Through a Darkening Glass
In winter 1910, Phineas Greenwich sees a girl floating face-down in the murky water of a kiln in Wolstenholme Park on the outskirts of Martynsborough, but no one believes him when the body disappears. In 1940, Ruth Gladstone joins her grandmother and great-aunt in Martynsborough as an evacuee after a bombing run makes it unsafe for her to continue residing and studying at Girton College. Ruth soon becomes captivated by the 30-year-old story and recent sightings of a wraithlike figure on the Wolstenholme grounds. She decides to find out about the ghost and solve the village mystery.

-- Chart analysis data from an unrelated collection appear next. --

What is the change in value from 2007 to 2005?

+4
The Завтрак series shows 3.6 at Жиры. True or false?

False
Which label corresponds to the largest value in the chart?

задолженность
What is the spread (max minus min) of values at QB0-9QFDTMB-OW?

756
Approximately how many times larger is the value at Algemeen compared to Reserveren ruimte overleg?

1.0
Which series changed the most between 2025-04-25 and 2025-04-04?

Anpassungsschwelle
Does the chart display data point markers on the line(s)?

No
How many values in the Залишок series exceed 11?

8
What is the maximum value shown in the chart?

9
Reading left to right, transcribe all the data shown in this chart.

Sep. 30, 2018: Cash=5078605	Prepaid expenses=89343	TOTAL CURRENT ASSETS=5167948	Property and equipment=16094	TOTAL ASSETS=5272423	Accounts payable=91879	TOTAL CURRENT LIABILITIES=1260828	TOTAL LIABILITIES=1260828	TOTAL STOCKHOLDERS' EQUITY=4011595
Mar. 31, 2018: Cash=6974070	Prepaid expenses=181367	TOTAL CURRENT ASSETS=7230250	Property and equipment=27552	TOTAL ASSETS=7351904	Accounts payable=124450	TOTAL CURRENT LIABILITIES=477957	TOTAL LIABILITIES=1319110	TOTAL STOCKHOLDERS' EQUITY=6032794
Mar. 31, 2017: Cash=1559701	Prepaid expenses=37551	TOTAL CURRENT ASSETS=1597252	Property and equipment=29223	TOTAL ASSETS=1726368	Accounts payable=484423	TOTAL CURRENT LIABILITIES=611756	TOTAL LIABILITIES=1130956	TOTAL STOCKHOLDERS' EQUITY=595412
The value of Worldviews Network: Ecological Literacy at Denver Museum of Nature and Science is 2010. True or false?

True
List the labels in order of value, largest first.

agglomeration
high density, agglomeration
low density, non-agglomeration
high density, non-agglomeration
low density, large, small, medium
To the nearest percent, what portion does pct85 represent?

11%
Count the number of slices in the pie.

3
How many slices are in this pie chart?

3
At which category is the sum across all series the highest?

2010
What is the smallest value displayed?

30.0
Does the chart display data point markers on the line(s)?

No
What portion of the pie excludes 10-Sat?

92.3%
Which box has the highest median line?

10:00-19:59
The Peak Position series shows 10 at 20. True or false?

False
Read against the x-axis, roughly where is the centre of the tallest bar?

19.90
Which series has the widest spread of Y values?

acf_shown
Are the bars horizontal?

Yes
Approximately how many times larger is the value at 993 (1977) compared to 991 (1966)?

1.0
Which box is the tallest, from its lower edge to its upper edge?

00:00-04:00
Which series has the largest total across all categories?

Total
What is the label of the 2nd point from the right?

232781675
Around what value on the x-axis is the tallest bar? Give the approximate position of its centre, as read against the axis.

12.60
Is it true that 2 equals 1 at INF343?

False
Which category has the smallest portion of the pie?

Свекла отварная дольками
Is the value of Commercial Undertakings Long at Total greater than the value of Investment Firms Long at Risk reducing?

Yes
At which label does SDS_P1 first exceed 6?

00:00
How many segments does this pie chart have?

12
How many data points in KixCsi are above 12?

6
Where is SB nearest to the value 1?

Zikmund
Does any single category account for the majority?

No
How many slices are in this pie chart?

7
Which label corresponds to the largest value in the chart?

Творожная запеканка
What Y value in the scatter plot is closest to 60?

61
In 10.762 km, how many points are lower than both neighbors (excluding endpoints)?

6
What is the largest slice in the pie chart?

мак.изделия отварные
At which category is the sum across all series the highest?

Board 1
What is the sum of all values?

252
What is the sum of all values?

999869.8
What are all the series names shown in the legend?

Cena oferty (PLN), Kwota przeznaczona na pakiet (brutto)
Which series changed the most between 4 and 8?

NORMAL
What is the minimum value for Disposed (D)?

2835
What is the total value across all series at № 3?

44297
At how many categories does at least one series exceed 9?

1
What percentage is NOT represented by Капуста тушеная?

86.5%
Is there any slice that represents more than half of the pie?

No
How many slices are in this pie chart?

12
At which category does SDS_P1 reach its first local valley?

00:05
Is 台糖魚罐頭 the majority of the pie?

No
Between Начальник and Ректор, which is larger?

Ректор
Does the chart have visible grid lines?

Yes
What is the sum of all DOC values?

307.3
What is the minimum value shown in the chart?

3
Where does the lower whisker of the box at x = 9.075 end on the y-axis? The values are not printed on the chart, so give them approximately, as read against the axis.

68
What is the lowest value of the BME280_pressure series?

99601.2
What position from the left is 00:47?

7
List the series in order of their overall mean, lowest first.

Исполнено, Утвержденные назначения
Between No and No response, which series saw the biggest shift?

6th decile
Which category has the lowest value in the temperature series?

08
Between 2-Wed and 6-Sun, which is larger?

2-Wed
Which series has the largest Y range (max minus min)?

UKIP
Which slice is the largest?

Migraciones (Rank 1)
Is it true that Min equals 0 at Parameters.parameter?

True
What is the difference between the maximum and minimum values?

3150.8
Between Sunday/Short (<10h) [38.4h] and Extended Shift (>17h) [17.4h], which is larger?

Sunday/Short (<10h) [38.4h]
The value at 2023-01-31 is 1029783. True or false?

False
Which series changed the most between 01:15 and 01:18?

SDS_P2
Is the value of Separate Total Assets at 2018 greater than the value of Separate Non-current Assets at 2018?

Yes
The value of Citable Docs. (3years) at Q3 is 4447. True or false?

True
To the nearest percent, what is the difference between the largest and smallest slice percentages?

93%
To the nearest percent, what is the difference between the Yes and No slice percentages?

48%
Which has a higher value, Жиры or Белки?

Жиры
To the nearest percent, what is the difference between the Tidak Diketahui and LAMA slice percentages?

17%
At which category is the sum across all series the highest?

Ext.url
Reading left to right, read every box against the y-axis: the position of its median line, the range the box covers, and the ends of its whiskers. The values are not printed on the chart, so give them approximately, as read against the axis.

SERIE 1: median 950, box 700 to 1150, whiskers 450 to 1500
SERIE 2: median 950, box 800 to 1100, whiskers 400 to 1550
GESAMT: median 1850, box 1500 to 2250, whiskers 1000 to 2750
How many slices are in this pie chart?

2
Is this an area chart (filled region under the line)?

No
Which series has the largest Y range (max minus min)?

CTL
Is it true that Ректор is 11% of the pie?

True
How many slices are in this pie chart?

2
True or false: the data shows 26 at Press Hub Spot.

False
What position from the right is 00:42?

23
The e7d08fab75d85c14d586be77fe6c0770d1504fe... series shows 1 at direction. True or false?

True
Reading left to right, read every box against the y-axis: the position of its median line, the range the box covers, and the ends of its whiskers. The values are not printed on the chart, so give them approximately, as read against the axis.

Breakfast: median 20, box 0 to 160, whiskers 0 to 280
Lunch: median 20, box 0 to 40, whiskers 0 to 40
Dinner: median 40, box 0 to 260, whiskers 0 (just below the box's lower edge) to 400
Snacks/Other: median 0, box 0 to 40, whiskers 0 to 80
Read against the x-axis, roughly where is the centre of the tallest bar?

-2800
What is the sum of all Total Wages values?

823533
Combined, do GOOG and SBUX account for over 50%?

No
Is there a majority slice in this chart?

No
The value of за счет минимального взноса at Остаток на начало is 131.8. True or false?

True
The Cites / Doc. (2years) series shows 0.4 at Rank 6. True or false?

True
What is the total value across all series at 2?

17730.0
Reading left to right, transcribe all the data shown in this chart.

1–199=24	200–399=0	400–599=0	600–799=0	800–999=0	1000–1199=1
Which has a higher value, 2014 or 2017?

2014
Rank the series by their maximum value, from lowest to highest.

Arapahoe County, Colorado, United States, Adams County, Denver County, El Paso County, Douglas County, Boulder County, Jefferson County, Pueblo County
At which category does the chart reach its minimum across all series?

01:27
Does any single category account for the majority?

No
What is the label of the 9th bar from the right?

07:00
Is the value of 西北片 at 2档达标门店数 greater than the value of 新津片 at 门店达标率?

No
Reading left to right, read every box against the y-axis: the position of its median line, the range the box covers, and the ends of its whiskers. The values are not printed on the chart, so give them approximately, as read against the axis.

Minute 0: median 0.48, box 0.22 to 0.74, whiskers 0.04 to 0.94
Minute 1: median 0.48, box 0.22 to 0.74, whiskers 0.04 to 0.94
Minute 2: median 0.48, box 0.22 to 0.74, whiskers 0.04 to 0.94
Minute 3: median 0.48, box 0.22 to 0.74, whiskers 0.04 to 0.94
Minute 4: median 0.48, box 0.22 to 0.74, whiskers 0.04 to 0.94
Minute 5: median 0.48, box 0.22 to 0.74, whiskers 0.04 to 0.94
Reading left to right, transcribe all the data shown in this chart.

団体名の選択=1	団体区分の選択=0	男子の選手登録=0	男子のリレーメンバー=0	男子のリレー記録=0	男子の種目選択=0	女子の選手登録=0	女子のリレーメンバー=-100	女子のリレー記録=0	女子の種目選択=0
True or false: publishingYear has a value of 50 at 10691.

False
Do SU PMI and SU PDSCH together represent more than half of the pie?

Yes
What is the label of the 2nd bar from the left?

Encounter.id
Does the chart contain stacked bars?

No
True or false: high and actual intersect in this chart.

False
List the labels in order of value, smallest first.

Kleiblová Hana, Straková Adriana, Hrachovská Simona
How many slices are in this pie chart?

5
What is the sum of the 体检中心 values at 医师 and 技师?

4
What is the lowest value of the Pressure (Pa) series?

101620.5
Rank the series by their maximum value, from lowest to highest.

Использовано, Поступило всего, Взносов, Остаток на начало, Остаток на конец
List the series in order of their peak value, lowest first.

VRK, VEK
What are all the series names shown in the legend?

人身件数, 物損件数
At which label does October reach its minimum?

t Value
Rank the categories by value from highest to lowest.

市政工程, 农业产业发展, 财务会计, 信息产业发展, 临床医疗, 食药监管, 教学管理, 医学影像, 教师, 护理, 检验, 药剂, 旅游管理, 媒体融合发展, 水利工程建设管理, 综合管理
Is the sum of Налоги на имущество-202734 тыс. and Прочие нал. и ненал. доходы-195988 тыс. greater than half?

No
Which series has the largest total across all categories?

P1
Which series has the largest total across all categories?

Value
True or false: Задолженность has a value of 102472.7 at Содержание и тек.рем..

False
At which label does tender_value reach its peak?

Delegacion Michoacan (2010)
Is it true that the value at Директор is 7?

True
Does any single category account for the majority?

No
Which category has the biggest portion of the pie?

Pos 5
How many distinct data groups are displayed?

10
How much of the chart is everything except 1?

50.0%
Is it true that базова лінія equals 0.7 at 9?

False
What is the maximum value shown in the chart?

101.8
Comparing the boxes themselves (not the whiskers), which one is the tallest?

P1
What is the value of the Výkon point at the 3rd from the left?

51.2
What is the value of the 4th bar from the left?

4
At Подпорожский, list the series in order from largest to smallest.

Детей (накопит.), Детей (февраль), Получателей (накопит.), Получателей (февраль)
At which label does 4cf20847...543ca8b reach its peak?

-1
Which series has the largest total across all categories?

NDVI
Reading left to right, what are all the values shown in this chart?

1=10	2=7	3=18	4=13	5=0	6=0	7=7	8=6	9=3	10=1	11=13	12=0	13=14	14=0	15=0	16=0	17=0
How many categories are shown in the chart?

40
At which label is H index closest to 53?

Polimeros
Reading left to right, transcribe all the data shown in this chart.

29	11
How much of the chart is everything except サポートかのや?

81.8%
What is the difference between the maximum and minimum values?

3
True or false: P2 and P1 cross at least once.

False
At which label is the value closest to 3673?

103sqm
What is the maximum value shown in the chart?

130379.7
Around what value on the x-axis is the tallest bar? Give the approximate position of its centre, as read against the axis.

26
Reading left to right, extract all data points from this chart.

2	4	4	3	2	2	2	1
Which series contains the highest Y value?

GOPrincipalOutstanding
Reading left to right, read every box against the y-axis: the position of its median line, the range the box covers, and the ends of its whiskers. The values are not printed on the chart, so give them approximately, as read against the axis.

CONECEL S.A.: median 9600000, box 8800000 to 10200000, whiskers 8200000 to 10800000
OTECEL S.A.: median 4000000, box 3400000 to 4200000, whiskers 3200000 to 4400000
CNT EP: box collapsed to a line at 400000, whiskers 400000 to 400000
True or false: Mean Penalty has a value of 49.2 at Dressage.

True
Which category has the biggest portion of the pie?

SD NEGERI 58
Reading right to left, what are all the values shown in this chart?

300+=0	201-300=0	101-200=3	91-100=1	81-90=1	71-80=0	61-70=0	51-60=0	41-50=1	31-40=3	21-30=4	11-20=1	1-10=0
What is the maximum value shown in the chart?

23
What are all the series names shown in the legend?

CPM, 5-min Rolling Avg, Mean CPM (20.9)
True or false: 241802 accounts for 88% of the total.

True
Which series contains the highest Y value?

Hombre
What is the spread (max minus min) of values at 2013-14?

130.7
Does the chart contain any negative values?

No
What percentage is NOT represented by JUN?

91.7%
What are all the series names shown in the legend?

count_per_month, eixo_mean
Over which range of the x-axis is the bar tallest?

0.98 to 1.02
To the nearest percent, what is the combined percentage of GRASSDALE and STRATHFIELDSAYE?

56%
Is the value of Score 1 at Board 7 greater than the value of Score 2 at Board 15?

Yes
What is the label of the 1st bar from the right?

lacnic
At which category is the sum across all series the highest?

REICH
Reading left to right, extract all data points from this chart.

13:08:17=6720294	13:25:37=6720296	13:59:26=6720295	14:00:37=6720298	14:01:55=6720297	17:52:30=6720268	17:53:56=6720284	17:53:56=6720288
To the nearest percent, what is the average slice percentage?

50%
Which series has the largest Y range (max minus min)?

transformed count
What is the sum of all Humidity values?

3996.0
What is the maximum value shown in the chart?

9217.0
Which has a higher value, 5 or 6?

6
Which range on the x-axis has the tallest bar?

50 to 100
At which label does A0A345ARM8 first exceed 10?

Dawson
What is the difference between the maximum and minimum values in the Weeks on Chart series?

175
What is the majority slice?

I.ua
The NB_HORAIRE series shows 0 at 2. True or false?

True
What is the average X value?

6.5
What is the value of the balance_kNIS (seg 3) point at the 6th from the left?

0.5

Through a Darkening Glass is a mystery-romance set among the casualties of war—a young boy who has been separated from his family, a man and wife who must deal with both physical and psychological war wounds—and men who take advantage of the turmoil to further their own interests or bolster their egos.
The mystery wends its way through some often-tantalizing tendrils, but the unraveling and subsequent resolution take too long, getting hung up on side-tracks that do little to propel the story along. The romance is also slow-moving as several characters tentatively test one another and possible relationships.
While the ending is inventive and satisfying, the storytelling path is often jolting as obstacles pop up and then just as quickly are cast aside, conversation mires in irrelevant discussions of classic literature or art, and description takes the place of action and dialogue. As a result, the reader does not see or feel the story but is told all about it.